On her follow-up visit 4 weeks after discharge from hospital, her lesions on the face showed obvious improvement. Plaques and induration had almost disappeared. Only mild post-inflammatory hyperpigmentation and remaining erythema could be found.
LET has a chronic, recurrent and relatively mild course. The characteristic features of the skin lesions are annular or semi-annular in appearance, skin changes resolve spontaneously without scarring, discoloration or atrophic skin changes [4, 12]. LET is characterized by extreme photosensitivity, it occurs mainly in sun-exposed areas [6, 12].
There is no specific theory concerning the pathogenesis of LET, most hypotheses are derived from the study of other cutaneous lupus erythematosus (CLE) subtypes. UV-induced damage of the skin, impaired clearance of apoptotic cells and externalized autoantigens as well as innate and acquired immune response dysfunction are all implicated in the development of LET lesions. The pathogenesis of CLE remains unclear, and is likely multifactorial. One hypothesis, as yet unconfirmed, suggests that skin lesions caused by exposure to sunlight in the LET can arise when certain peptides bind to autologous DNA, which leads to the formation of immunocomplexes that activate plasmacytoid dendritic cells (PDCs), inducing the production of type I interferon. Interferon induces the production of chemokines (CXCL 9, 10 and 11) by epithelial cells, fibroblasts and keratinocytes, which amplifies the inflammatory response. Identified associations with subsets of CLE suggest future research questions in CLE pathogenesis [13].

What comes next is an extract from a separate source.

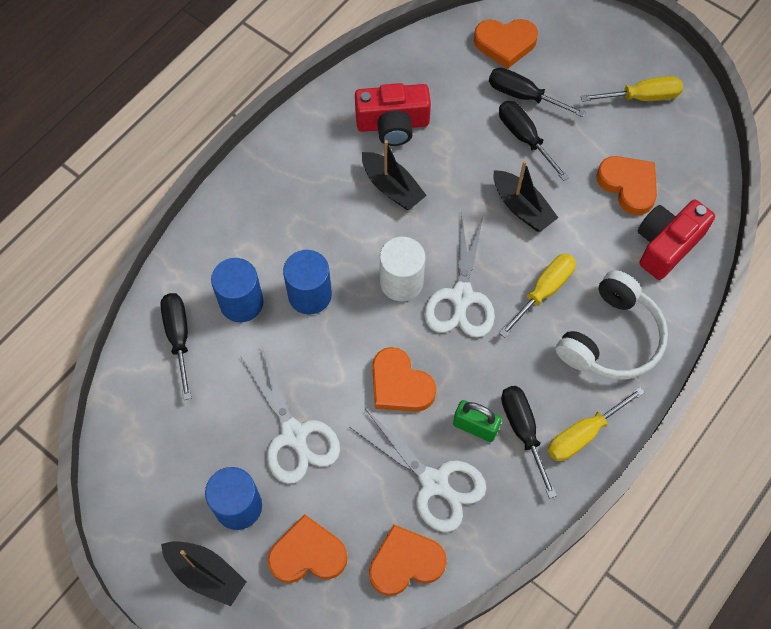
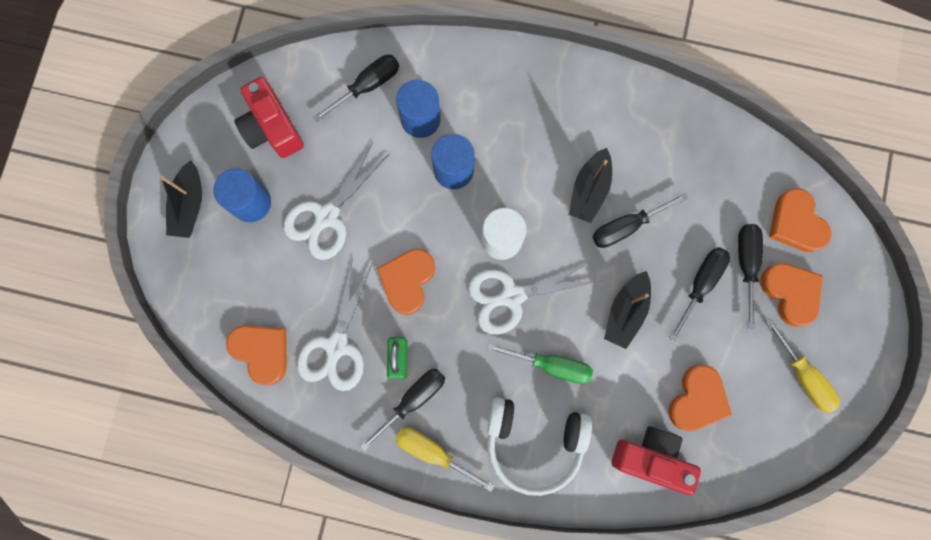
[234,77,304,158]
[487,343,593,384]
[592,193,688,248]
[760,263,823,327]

Although single lesions in LET often resolve spontaneously if disease recurrence occurs, treatment may be necessary. In single lesions, the desired therapeutic effect can often be obtained with topical therapies, such as topical corticosteroids, topical calcineurin inhibitors and may not require further treatment. However, systemic therapy is often used in patients with refractory or repeatedly relapsing LET.
Systemic treatment with antimalarial drugs is considered essential in the treatment of CLE and SLE and the first-line systemic therapy for refractory LET. Their favourable efficacy profile and relatively few side effects support the decision to use systemic therapy, especially in the case of frequent relapses or resistance to local treatment of the disease. A recent meta-analysis of all studies including treatments of CLE patients with antimalarials reported 145 courses of antimalarials in LET patients and an overall response rate of 68% [14].

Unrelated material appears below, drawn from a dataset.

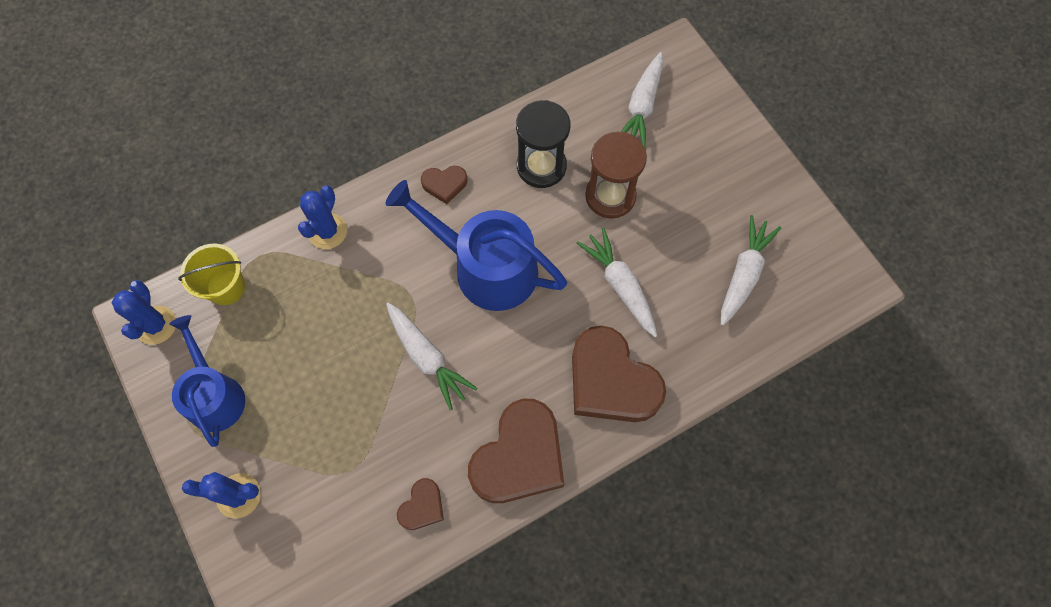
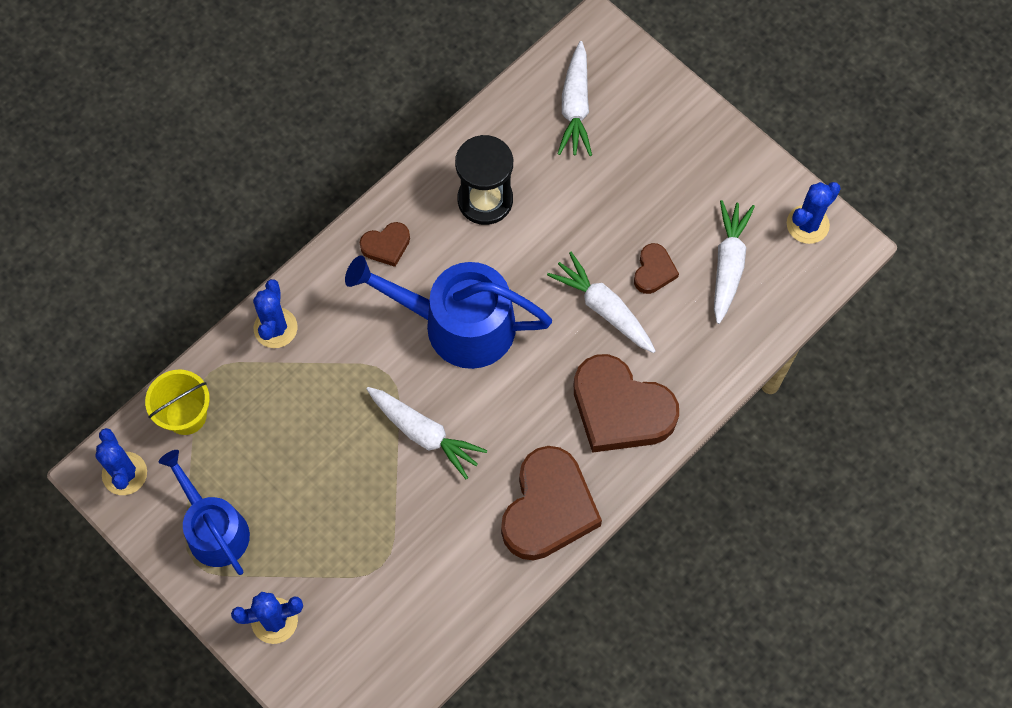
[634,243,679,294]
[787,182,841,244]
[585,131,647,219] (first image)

Kreuter et al. found no difference in efficacy between the group treated with chloroquine and the group treated with hydroxychloroquine. Lower incidence of adverse effects and equal efficacy might favour the use of hydroxychloroquine [12].
Among children, LET is an extremely rare entity and treatment protocols are based on adult treatment regimens, case reports and anecdotes [6, 8, 10, 11].

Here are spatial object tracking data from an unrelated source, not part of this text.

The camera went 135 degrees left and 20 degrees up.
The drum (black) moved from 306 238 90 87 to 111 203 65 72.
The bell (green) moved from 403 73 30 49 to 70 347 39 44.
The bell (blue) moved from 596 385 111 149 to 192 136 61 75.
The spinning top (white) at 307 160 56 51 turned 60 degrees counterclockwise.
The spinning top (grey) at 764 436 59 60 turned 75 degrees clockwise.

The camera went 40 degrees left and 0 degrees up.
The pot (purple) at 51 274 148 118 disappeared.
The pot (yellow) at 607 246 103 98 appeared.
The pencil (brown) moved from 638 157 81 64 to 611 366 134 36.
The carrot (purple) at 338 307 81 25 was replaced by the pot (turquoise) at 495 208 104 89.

Paediatric cases of LET may be more challenging as the condition is extremely rare in this age group. Dermoscopy may be a useful tool for improving the recognition of LET especially in the paediatric population. Frequent dermoscopy patterns is irregular vessels along with multifocal whitish areas over a pinkish background with annular arrangement [15]. Dermoscopy is not sufficient to establish the diagnosis of LET but it is helpful in differential diagnosis.
Effective treatment of tumid lupus is imperative because the recurrence and persistence of lesions can affect quality of life. Further research and investigations are needed to define this condition more precisely.